**What to work on:**
- a) In the passage on combining biometric tests, what is the false negative rate under the majority vote rule with three biometrics about as good as?
- b) What rules for combining biometric tests does the passage on combining biometric tests name?
- c) According to the passage on combining biometric tests, why can adding biometrics still make things worse?

Eddie Edwards launches a rather more complex explication of the application of three or more biometric tests: In other words, if you use two biometrics, and users must pass on both, then you're going to fail more people (that's the whole point), so more people will be failed wrongly.
It's not so much counter-intuitive as non-obvious. The idea that tightening up one aspect of a process means loosening up a complementary aspect is nothing new - and that this applies to false positive and false negative rates has been suspected by a few of us for some time. For instance, it is widely believed that if you make courts less likely to let guilty people go free, then they will be more likely to jail innocent people. (Note that courts operate on the AND policy - all jurors must agree.)
What is also well understood is the power of the majority vote. With only two biometrics the only sensible combining functions are AND and OR. AND gives the best false positive rate with the worst false negative rate, and OR does the opposite But with three biometrics we can combine them using the "majority vote" rule, which has something of the best of both worlds. In the majority vote case with three biometrics (see end of mail for derivation), the false negative rate is about as good as the product of the two worst tests. The false positive rate is derived similarly. This means that combining a test with a FP rate of 1/1,000 with another two that have FP rates of 1/100 gives a combined rate of about 1/10,000. (But it also means that combining a 1/100,000 test with two 1/100 tests still gives an overall rate of 1/10,000, so adding biometrics can still make things worse.)

**Dataset extract:**
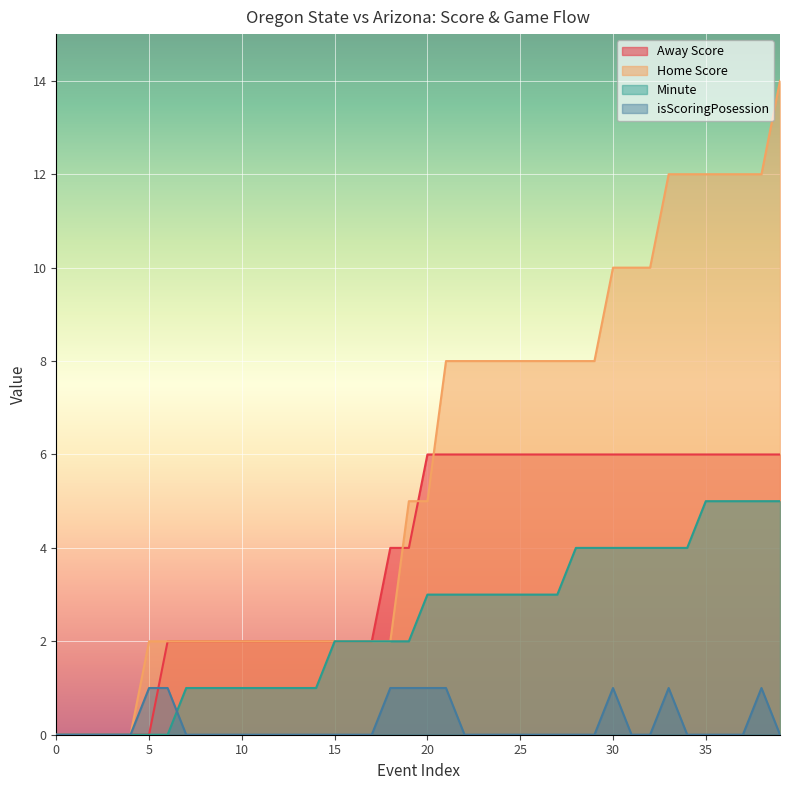

What are all the series names shown in the legend?

Away Score, Home Score, Minute, isScoringPosession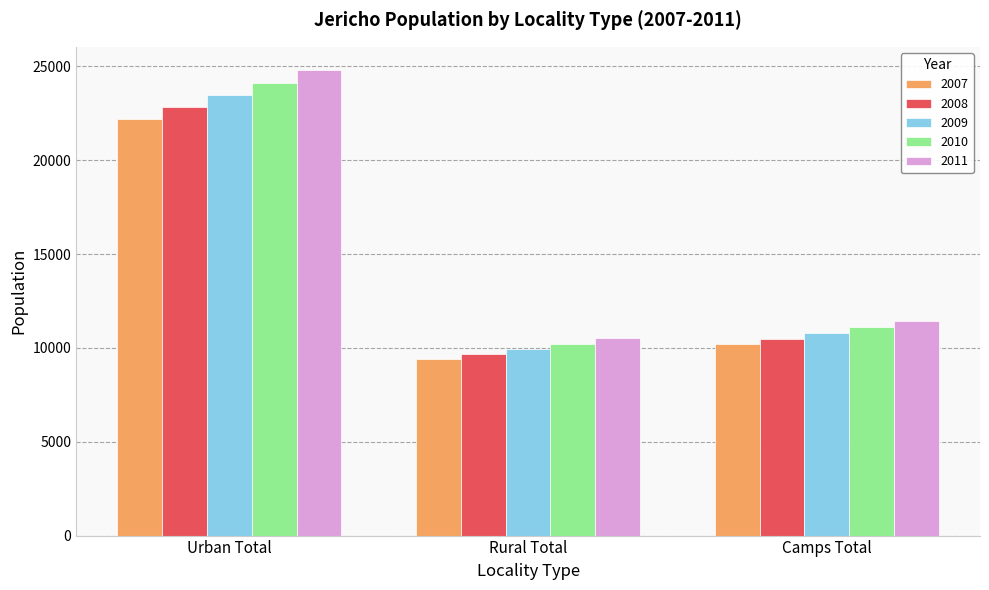

What is the difference between the maximum and minimum values in the 2011 series?

14294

**Results in order:**
- a) The product of the two worst tests.

- b) AND, OR, and majority vote.

- c) Under the majority vote rule, the combined rate is roughly the product of the two worst tests' rates. Combining a 1/100,000 test with two 1/100 tests therefore still gives an overall rate of about 1/10,000.